The conversation took a turn for the worst when she got onto the school canteen and her disbelief at what they sold there.
‘And they put a healthy tick on the menu next to cheese-top rolls. Do you know what are in those? But if parents are stupid enough to believe that, then let them go ahead. What they need is a Thermomix in the canteen to make fresh soups.’

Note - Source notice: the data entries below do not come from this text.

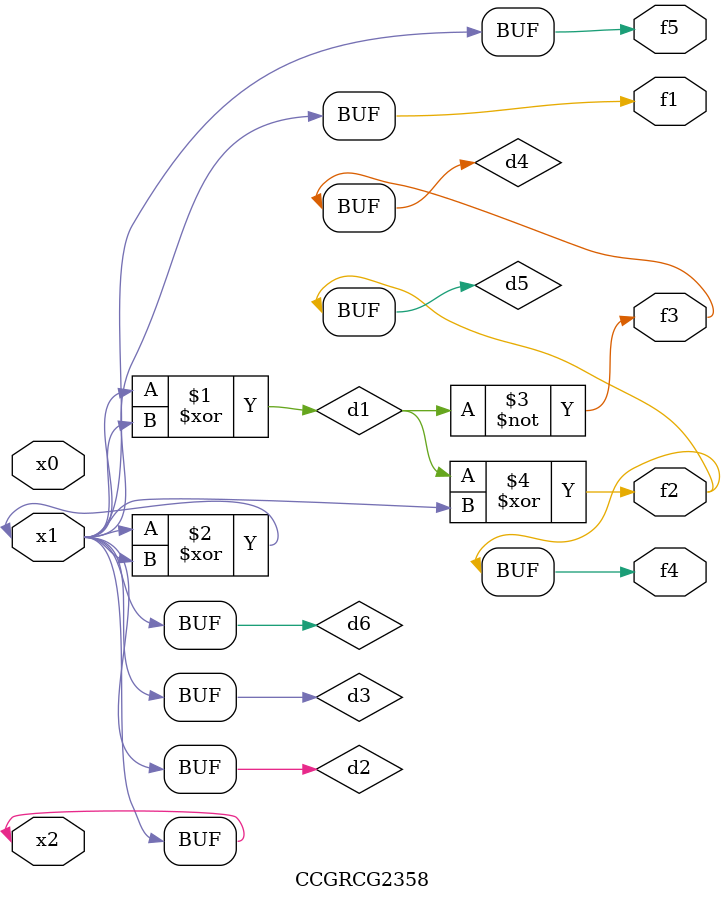
<source format=v>
module CCGRCG2358(
	input x0, x1, x2,
	output f1, f2, f3, f4, f5
);

	wire d1, d2, d3, d4, d5, d6;

	xor (d1, x1, x2);
	buf (d2, x1, x2);
	xor (d3, x1, x2);
	nor (d4, d1);
	xor (d5, d1, d2);
	buf (d6, d2, d3);
	assign f1 = d6;
	assign f2 = d5;
	assign f3 = d4;
	assign f4 = d5;
	assign f5 = d6;
endmodule

</source>
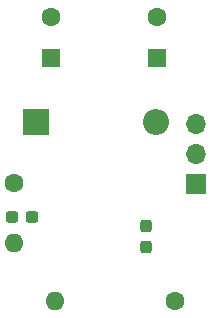
<source format=gbr>
%TF.GenerationSoftware,KiCad,Pcbnew,7.0.1*%
%TF.CreationDate,2023-05-04T19:01:16-07:00*%
%TF.ProjectId,LM2597-Fixed,4c4d3235-3937-42d4-9669-7865642e6b69,rev?*%
%TF.SameCoordinates,Original*%
%TF.FileFunction,Soldermask,Bot*%
%TF.FilePolarity,Negative*%
%FSLAX46Y46*%
G04 Gerber Fmt 4.6, Leading zero omitted, Abs format (unit mm)*
G04 Created by KiCad (PCBNEW 7.0.1) date 2023-05-04 19:01:16*
%MOMM*%
%LPD*%
G01*
G04 APERTURE LIST*
G04 Aperture macros list*
%AMRoundRect*
0 Rectangle with rounded corners*
0 $1 Rounding radius*
0 $2 $3 $4 $5 $6 $7 $8 $9 X,Y pos of 4 corners*
0 Add a 4 corners polygon primitive as box body*
4,1,4,$2,$3,$4,$5,$6,$7,$8,$9,$2,$3,0*
0 Add four circle primitives for the rounded corners*
1,1,$1+$1,$2,$3*
1,1,$1+$1,$4,$5*
1,1,$1+$1,$6,$7*
1,1,$1+$1,$8,$9*
0 Add four rect primitives between the rounded corners*
20,1,$1+$1,$2,$3,$4,$5,0*
20,1,$1+$1,$4,$5,$6,$7,0*
20,1,$1+$1,$6,$7,$8,$9,0*
20,1,$1+$1,$8,$9,$2,$3,0*%
G04 Aperture macros list end*
%ADD10C,1.600000*%
%ADD11O,1.600000X1.600000*%
%ADD12R,2.200000X2.200000*%
%ADD13O,2.200000X2.200000*%
%ADD14R,1.600000X1.600000*%
%ADD15R,1.700000X1.700000*%
%ADD16O,1.700000X1.700000*%
%ADD17RoundRect,0.237500X0.237500X-0.300000X0.237500X0.300000X-0.237500X0.300000X-0.237500X-0.300000X0*%
%ADD18RoundRect,0.237500X0.300000X0.237500X-0.300000X0.237500X-0.300000X-0.237500X0.300000X-0.237500X0*%
G04 APERTURE END LIST*
D10*
%TO.C,L1*%
X161334161Y-107019396D03*
D11*
X151174161Y-107019396D03*
%TD*%
D12*
%TO.C,D1*%
X149579492Y-91907963D03*
D13*
X159739492Y-91907963D03*
%TD*%
D10*
%TO.C,R1*%
X147766141Y-97044385D03*
D11*
X147766141Y-102124385D03*
%TD*%
D14*
%TO.C,C4*%
X159810912Y-86476788D03*
D10*
X159810912Y-82976788D03*
%TD*%
D14*
%TO.C,C3*%
X150853605Y-86476788D03*
D10*
X150853605Y-82976788D03*
%TD*%
D15*
%TO.C,J1*%
X163118369Y-97073471D03*
D16*
X163118369Y-94533471D03*
X163118369Y-91993471D03*
%TD*%
D17*
%TO.C,C2*%
X158921252Y-102417681D03*
X158921252Y-100692681D03*
%TD*%
D18*
%TO.C,C1*%
X149278200Y-99878808D03*
X147553200Y-99878808D03*
%TD*%
M02*

</source>
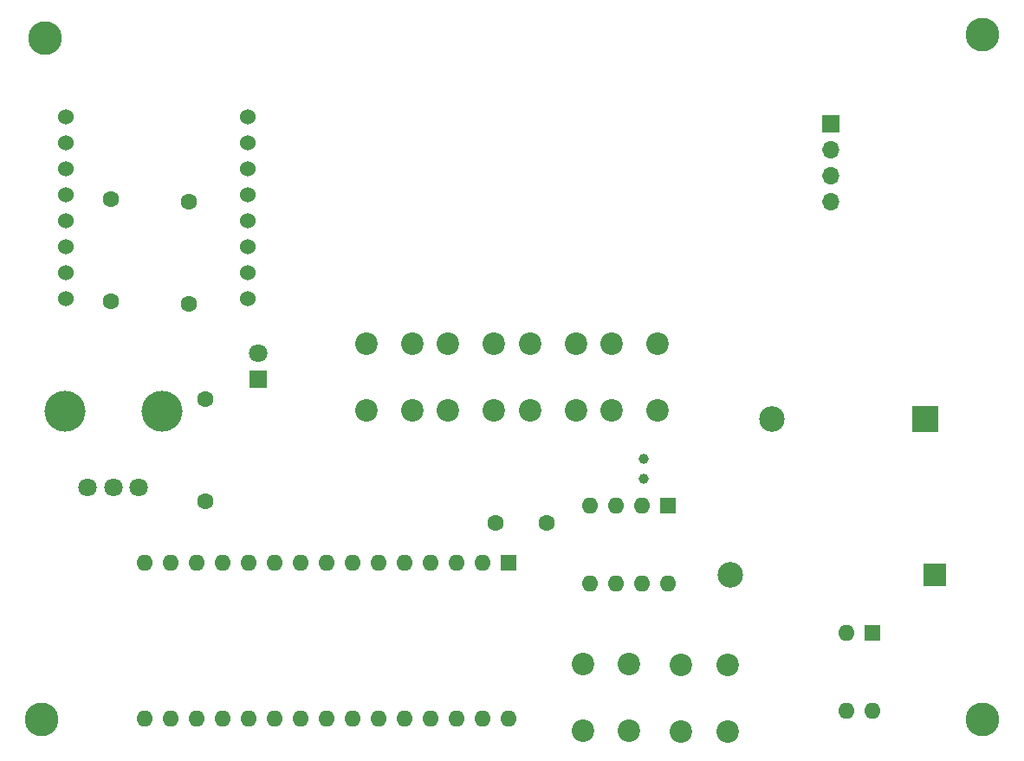
<source format=gbr>
%TF.GenerationSoftware,KiCad,Pcbnew,(5.1.9)-1*%
%TF.CreationDate,2021-05-25T12:28:25-04:00*%
%TF.ProjectId,Alarm Clock Kit,416c6172-6d20-4436-9c6f-636b204b6974,rev?*%
%TF.SameCoordinates,Original*%
%TF.FileFunction,Soldermask,Top*%
%TF.FilePolarity,Negative*%
%FSLAX46Y46*%
G04 Gerber Fmt 4.6, Leading zero omitted, Abs format (unit mm)*
G04 Created by KiCad (PCBNEW (5.1.9)-1) date 2021-05-25 12:28:25*
%MOMM*%
%LPD*%
G01*
G04 APERTURE LIST*
%ADD10O,1.600000X1.600000*%
%ADD11R,1.600000X1.600000*%
%ADD12C,1.600000*%
%ADD13C,2.200000*%
%ADD14R,1.700000X1.700000*%
%ADD15O,1.700000X1.700000*%
%ADD16C,2.500000*%
%ADD17R,2.500000X2.500000*%
%ADD18C,1.524000*%
%ADD19C,3.300000*%
%ADD20C,1.800000*%
%ADD21R,1.800000X1.800000*%
%ADD22C,4.000000*%
%ADD23R,2.170000X2.170000*%
%ADD24C,1.000000*%
G04 APERTURE END LIST*
D10*
%TO.C,SW7*%
X135220000Y-132580000D03*
X132680000Y-124960000D03*
X132680000Y-132580000D03*
D11*
X135220000Y-124960000D03*
%TD*%
D12*
%TO.C,C1*%
X98400000Y-114200000D03*
X103400000Y-114200000D03*
%TD*%
D13*
%TO.C,SW6*%
X109750000Y-103250000D03*
X109750000Y-96750000D03*
X114250000Y-103250000D03*
X114250000Y-96750000D03*
%TD*%
%TO.C,SW5*%
X101750000Y-103250000D03*
X101750000Y-96750000D03*
X106250000Y-103250000D03*
X106250000Y-96750000D03*
%TD*%
%TO.C,SW4*%
X93750000Y-103250000D03*
X93750000Y-96750000D03*
X98250000Y-103250000D03*
X98250000Y-96750000D03*
%TD*%
%TO.C,SW3*%
X85750000Y-103250000D03*
X85750000Y-96750000D03*
X90250000Y-103250000D03*
X90250000Y-96750000D03*
%TD*%
D14*
%TO.C,J1*%
X131140000Y-75210000D03*
D15*
X131140000Y-77750000D03*
X131140000Y-80290000D03*
X131140000Y-82830000D03*
%TD*%
D16*
%TO.C,LS1*%
X125400000Y-104100000D03*
D17*
X140400000Y-104100000D03*
%TD*%
D18*
%TO.C,U1*%
X74190000Y-92290000D03*
X74190000Y-89750000D03*
X74190000Y-87210000D03*
X74190000Y-84670000D03*
X74190000Y-82130000D03*
X74190000Y-79590000D03*
X74190000Y-77050000D03*
X74190000Y-74510000D03*
X56410000Y-92290000D03*
X56410000Y-89750000D03*
X56410000Y-87210000D03*
X56410000Y-84670000D03*
X56410000Y-82130000D03*
X56410000Y-79590000D03*
X56410000Y-77050000D03*
X56410000Y-74510000D03*
%TD*%
D19*
%TO.C, *%
X146000000Y-66500000D03*
%TD*%
%TO.C, *%
X146000000Y-133500000D03*
%TD*%
%TO.C, *%
X54000000Y-133500000D03*
%TD*%
%TO.C, *%
X54400000Y-66800000D03*
%TD*%
D11*
%TO.C,A1*%
X99700000Y-118100000D03*
D10*
X66680000Y-133340000D03*
X97160000Y-118100000D03*
X69220000Y-133340000D03*
X94620000Y-118100000D03*
X71760000Y-133340000D03*
X92080000Y-118100000D03*
X74300000Y-133340000D03*
X89540000Y-118100000D03*
X76840000Y-133340000D03*
X87000000Y-118100000D03*
X79380000Y-133340000D03*
X84460000Y-118100000D03*
X81920000Y-133340000D03*
X81920000Y-118100000D03*
X84460000Y-133340000D03*
X79380000Y-118100000D03*
X87000000Y-133340000D03*
X76840000Y-118100000D03*
X89540000Y-133340000D03*
X74300000Y-118100000D03*
X92080000Y-133340000D03*
X71760000Y-118100000D03*
X94620000Y-133340000D03*
X69220000Y-118100000D03*
X97160000Y-133340000D03*
X66680000Y-118100000D03*
X99700000Y-133340000D03*
X64140000Y-118100000D03*
X64140000Y-133340000D03*
%TD*%
D20*
%TO.C,D1*%
X75200000Y-97630000D03*
D21*
X75200000Y-100170000D03*
%TD*%
D12*
%TO.C,R1*%
X68400000Y-92800000D03*
X68400000Y-82800000D03*
%TD*%
%TO.C,R2*%
X60800000Y-82600000D03*
X60800000Y-92600000D03*
%TD*%
%TO.C,R3*%
X70000000Y-112100000D03*
X70000000Y-102100000D03*
%TD*%
D22*
%TO.C,RV1*%
X65790000Y-103300000D03*
X56290000Y-103300000D03*
D20*
X63540000Y-110800000D03*
X61040000Y-110800000D03*
X58540000Y-110800000D03*
%TD*%
D13*
%TO.C,SW1*%
X111450000Y-128050000D03*
X111450000Y-134550000D03*
X106950000Y-128050000D03*
X106950000Y-134550000D03*
%TD*%
%TO.C,SW2*%
X116550000Y-134650000D03*
X116550000Y-128150000D03*
X121050000Y-134650000D03*
X121050000Y-128150000D03*
%TD*%
D16*
%TO.C,BT1*%
X121346000Y-119350000D03*
D23*
X141346000Y-119350000D03*
%TD*%
D11*
%TO.C,U2*%
X115220000Y-112560000D03*
D10*
X107600000Y-120180000D03*
X112680000Y-112560000D03*
X110140000Y-120180000D03*
X110140000Y-112560000D03*
X112680000Y-120180000D03*
X107600000Y-112560000D03*
X115220000Y-120180000D03*
%TD*%
D24*
%TO.C,Y1*%
X112880000Y-108010000D03*
X112880000Y-109910000D03*
%TD*%
M02*

</source>
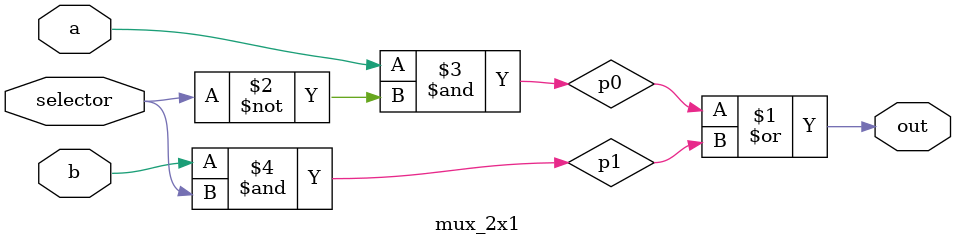
<source format=v>
`timescale 1ns / 1ps

module mux_2x1(
    input a,
    input b,
    input selector,
    output out
    );

    wire p0, p1;

    assign out = p0 | p1;
    assign p0 = a & ~selector;
    assign p1 = b & selector;
endmodule
</source>
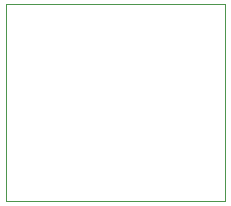
<source format=gbr>
%TF.GenerationSoftware,KiCad,Pcbnew,(7.0.0)*%
%TF.CreationDate,2023-03-08T18:54:55-06:00*%
%TF.ProjectId,Button Board,42757474-6f6e-4204-926f-6172642e6b69,rev?*%
%TF.SameCoordinates,Original*%
%TF.FileFunction,Profile,NP*%
%FSLAX46Y46*%
G04 Gerber Fmt 4.6, Leading zero omitted, Abs format (unit mm)*
G04 Created by KiCad (PCBNEW (7.0.0)) date 2023-03-08 18:54:55*
%MOMM*%
%LPD*%
G01*
G04 APERTURE LIST*
%TA.AperFunction,Profile*%
%ADD10C,0.002000*%
%TD*%
G04 APERTURE END LIST*
D10*
X159264800Y-93676900D02*
X159264800Y-110326900D01*
X140664800Y-93676900D02*
X159264800Y-93676900D01*
X159264800Y-110326900D02*
X140664800Y-110326900D01*
X140664800Y-110326900D02*
X140664800Y-93676900D01*
M02*

</source>
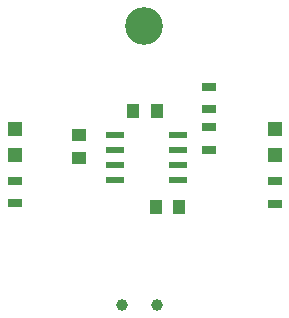
<source format=gbr>
G04 #@! TF.GenerationSoftware,KiCad,Pcbnew,(5.0.0)*
G04 #@! TF.CreationDate,2018-09-15T12:16:20+02:00*
G04 #@! TF.ProjectId,Blinky,426C696E6B792E6B696361645F706362,rev?*
G04 #@! TF.SameCoordinates,Original*
G04 #@! TF.FileFunction,Soldermask,Top*
G04 #@! TF.FilePolarity,Negative*
%FSLAX46Y46*%
G04 Gerber Fmt 4.6, Leading zero omitted, Abs format (unit mm)*
G04 Created by KiCad (PCBNEW (5.0.0)) date 09/15/18 12:16:20*
%MOMM*%
%LPD*%
G01*
G04 APERTURE LIST*
%ADD10R,1.000000X1.250000*%
%ADD11R,1.200000X1.200000*%
%ADD12R,1.300000X0.700000*%
%ADD13R,1.550000X0.600000*%
%ADD14C,1.000000*%
%ADD15R,1.250000X1.000000*%
%ADD16C,3.200000*%
G04 APERTURE END LIST*
D10*
G04 #@! TO.C,C1*
X70374000Y-93726000D03*
X72374000Y-93726000D03*
G04 #@! TD*
G04 #@! TO.C,C2*
X70469000Y-85598000D03*
X68469000Y-85598000D03*
G04 #@! TD*
D11*
G04 #@! TO.C,D1*
X80455000Y-87107000D03*
X80455000Y-89307000D03*
G04 #@! TD*
G04 #@! TO.C,D2*
X58420000Y-89365000D03*
X58420000Y-87165000D03*
G04 #@! TD*
D12*
G04 #@! TO.C,R1*
X74861000Y-85469000D03*
X74861000Y-83569000D03*
G04 #@! TD*
G04 #@! TO.C,R2*
X80455001Y-91575000D03*
X80455001Y-93475000D03*
G04 #@! TD*
G04 #@! TO.C,R3*
X74861000Y-86998000D03*
X74861000Y-88898000D03*
G04 #@! TD*
G04 #@! TO.C,R4*
X58420000Y-93406000D03*
X58420000Y-91506000D03*
G04 #@! TD*
D13*
G04 #@! TO.C,U1*
X72296000Y-87630000D03*
X72296000Y-88900000D03*
X72296000Y-90170000D03*
X72296000Y-91440000D03*
X66896000Y-91440000D03*
X66896000Y-90170000D03*
X66896000Y-88900000D03*
X66896000Y-87630000D03*
G04 #@! TD*
D14*
G04 #@! TO.C,SW1*
X67500000Y-102000000D03*
X70500000Y-102000000D03*
G04 #@! TD*
D15*
G04 #@! TO.C,C3*
X63875000Y-87625000D03*
X63875000Y-89625000D03*
G04 #@! TD*
D16*
G04 #@! TO.C,REF\002A\002A*
X69375000Y-78450000D03*
G04 #@! TD*
M02*

</source>
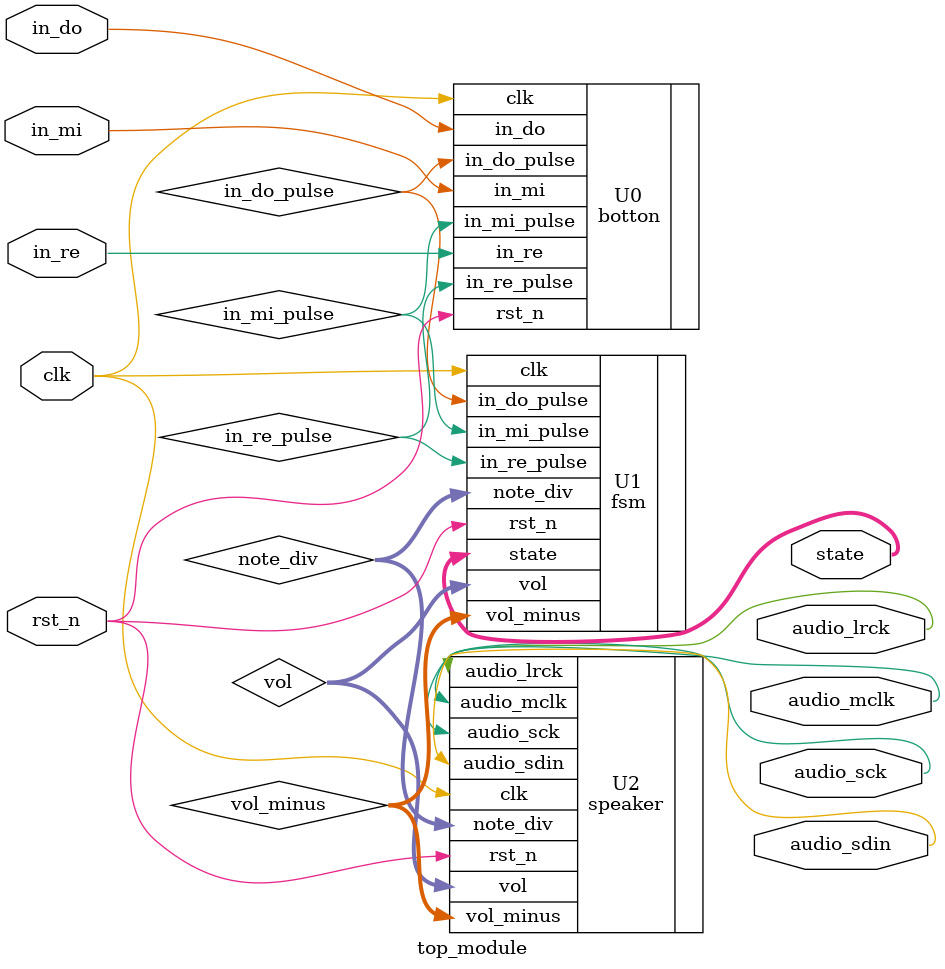
<source format=v>
`timescale 1ns / 1ps

module top_module(
    state,
    audio_mclk,
    audio_lrck,
    audio_sck,
    audio_sdin,
    in_do,
    in_re,
    in_mi,
    clk,
    rst_n
);
output [1:0] state; //for debug
output audio_mclk;
output audio_lrck;
output audio_sck;
output audio_sdin;
input in_do, in_re, in_mi;
input clk, rst_n;
wire in_do_pulse, in_re_pulse, in_mi_pulse;
wire [21:0] note_div;
wire [15:0] vol, vol_minus;

botton U0(
    .in_do_pulse(in_do_pulse),
    .in_re_pulse(in_re_pulse),
    .in_mi_pulse(in_mi_pulse),
    .in_do(in_do),
    .in_re(in_re),
    .in_mi(in_mi),
    .clk(clk),
    .rst_n(rst_n)
);    

fsm U1(
    .note_div(note_div),
    .vol(vol),
    .vol_minus(vol_minus),
    .state(state),  //for debug
    .in_do_pulse(in_do_pulse),
    .in_re_pulse(in_re_pulse),
    .in_mi_pulse(in_mi_pulse),
    .clk(clk),        //global clock
    .rst_n(rst_n)     //negative edge reset
);

speaker U2(
    .vol(vol),
    .vol_minus(vol_minus),
    .note_div(note_div),
    .clk(clk),
    .rst_n(rst_n),
    .audio_mclk(audio_mclk),
    .audio_lrck(audio_lrck),
    .audio_sck(audio_sck),
    .audio_sdin(audio_sdin)
);

endmodule

</source>
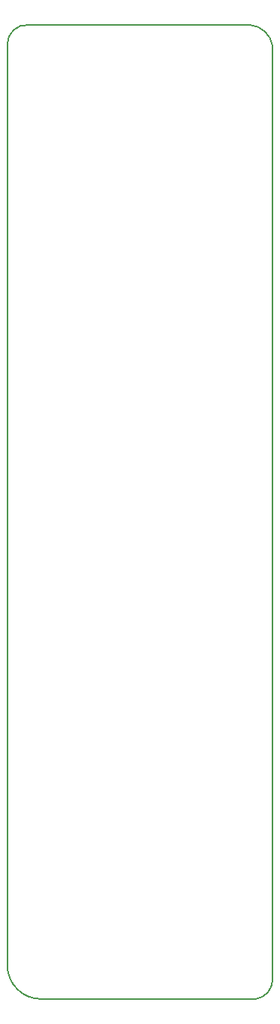
<source format=gko>
G04 DipTrace 3.2.0.1*
G04 mBrane.GKO*
%MOIN*%
G04 #@! TF.FileFunction,Profile*
G04 #@! TF.Part,Single*
%ADD11C,0.005512*%
%FSLAX26Y26*%
G04*
G70*
G90*
G75*
G01*
G04 BoardOutline*
%LPD*%
X394020Y537736D2*
D11*
G03X544004Y394001I149438J5815D01*
G01*
X1493905D1*
G03X1568897Y475242I-11829J86152D01*
G01*
Y4599809D1*
G03X1468907Y4693550I-107893J-14888D01*
G01*
X487760D1*
G03X394020Y4606059I-7778J-85629D01*
G01*
Y537736D1*
M02*

</source>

My toes curled up. I couldn’t stand the idea of a Thermomix. If any woman mentioned the $2000 or whatever it was they’d spent on one, I knew she wasn’t the sort of friend for me. I looked over at the opposite bench by the wall, and there it was: the Thermomix, shining in all its silver glory. I had to get out of there. My brain was saying ‘run, run’. I could hear emergency sirens in my ears, see red and blue flashing lights. I gathered my bag up from the floor, made some excuses, grabbed Max by the hand and got the hell out of there.